# What to Carry?? Help Please...



## Shelby (Nov 13, 2008)

Hello All,

Finally got my CHL here in Texas, and was planning on carrying the gun that I've had in the car - a Glock 30. The 30 didn't feel too large until I put it in an OWB holster, and tried to dress etc. I was shocked how large the gun felt! I knew it would feel "new" to start wearing a firearm, and I have to find a way to be comfortable. I would like to carry a .45 or a .40

Here's my question:

For those of you with some experience, would a good quality (crossbreed etc.) IWB holster be a smart way to go, or should I look toward buying a smaller gun like an XD40SC with a similar holster? I'm afraid to start throwing money at holsters when I may be better to spend my cash on a new gun. I'm 6' 215lbs and although I know I ultimately have to make the decision myself, it's nice to hear from the braintrust here - as there may be some members who have had a similar experience.

TIA!

Shelby
Colleyville, Texas


----------



## Recycooler (Apr 7, 2009)

I carried a Ruger SR9 full size in a tuckable IWB ( split decision) from Highnoon Holsters.Only costs $35.00 I had no problem concealing it just behind my right hip.I still carry in that same holster but a kahr K9.I have it on from 5 am to 9pm daily.You get used to it and now its weird when I don't have it on. My .02c


----------



## Steve M1911A1 (Feb 6, 2008)

It's not the gun.
It's not the holster.
You merely need to get used to walking around armed.
However, you absolutely will have to modify your mode of dress, and even your wardrobe, to assure complete concealment. But that can come in due time, after you've amassed some experience carrying a weapon.

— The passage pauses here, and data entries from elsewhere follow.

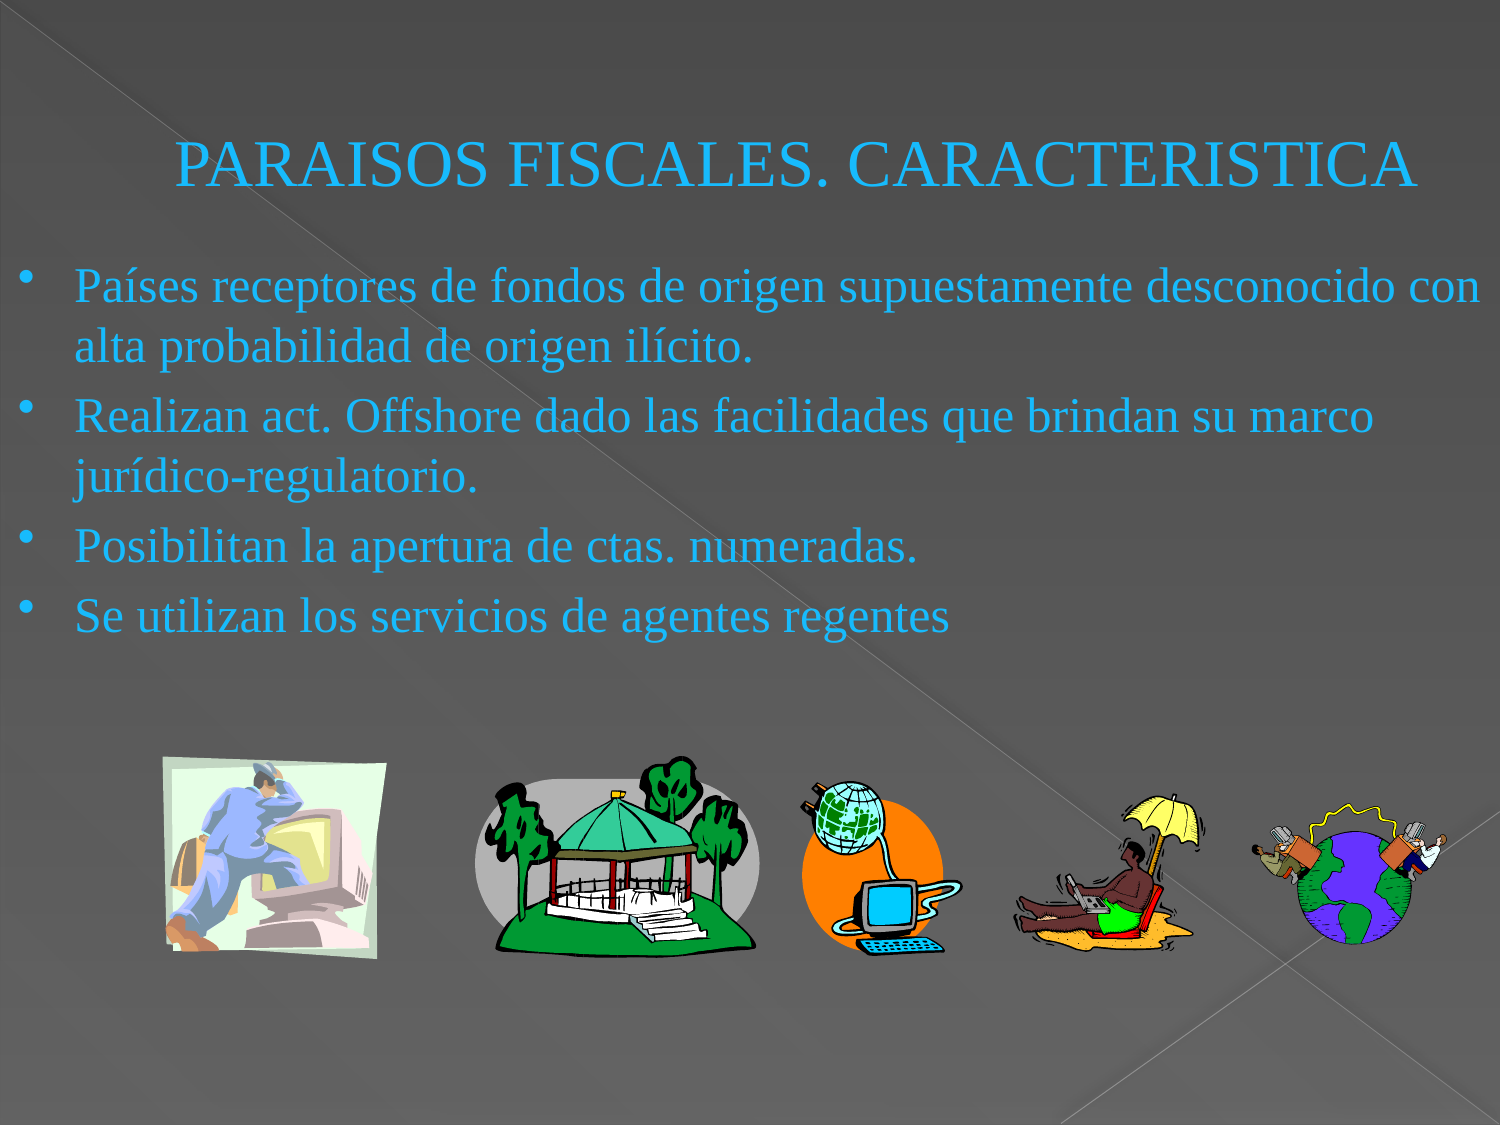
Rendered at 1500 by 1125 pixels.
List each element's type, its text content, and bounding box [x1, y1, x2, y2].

picture [1249, 802, 1449, 945]
picture [799, 780, 967, 957]
text_box PARAISOS FISCALES. CARACTERISTICA [0, 0, 1500, 209]
text_box Países receptores de fondos de origen supuestamente desconocido con alta probabilidad de origen ilícito. Realizan act. Offshore dado las facilidades que brindan su marco jurídico-regulatorio. Posibilitan la apertura de ctas. numeradas. Se utilizan los servicios de agentes regentes [0, 243, 1500, 994]
picture [162, 755, 389, 962]
picture [1012, 793, 1206, 952]
picture [474, 755, 763, 962]
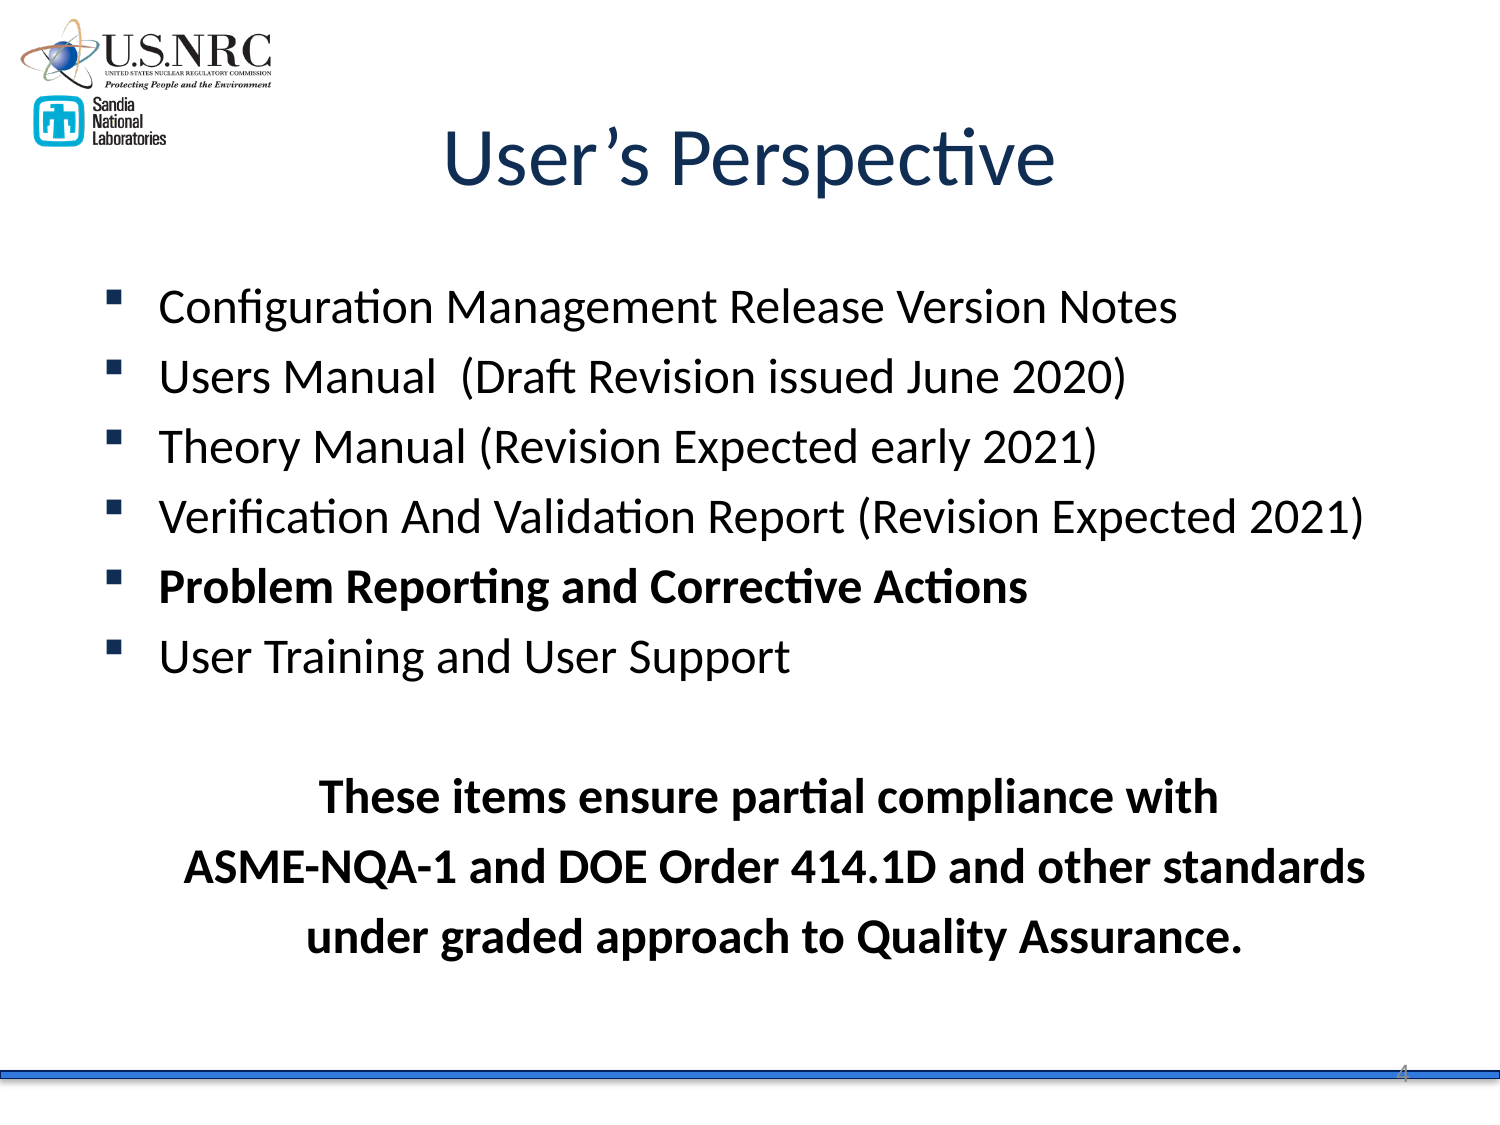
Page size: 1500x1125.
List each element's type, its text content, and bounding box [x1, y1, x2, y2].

list Configuration Management Release Version Notes Users Manual (Draft Revision issued June 2020) Theory Manual (Revision Expected early 2021) Verification And Validation Report (Revision Expected 2021) Problem Reporting and Corrective Actions User Training and User Support These items ensure partial compliance with ASME-NQA-1 and DOE Order 414.1D and other standards under graded approach to Quality Assurance. [87, 266, 1463, 1010]
slide_number 4 [1074, 1042, 1426, 1103]
picture [19, 16, 273, 152]
text_box User’s Perspective [214, 94, 1285, 232]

If the gun works for you when you're shooting, don't change the gun.
If all else fails, change the holster. It's a cheaper change, and new holster changes are easier to learn to cope with than are gun changes.

But, believe me, it isn't the gun and it isn't the holster. It's your lack of CCW experience.
Give it time. It'll be OK.


----------



## Shelby (Nov 13, 2008)

Much appreciated - thank you both.


----------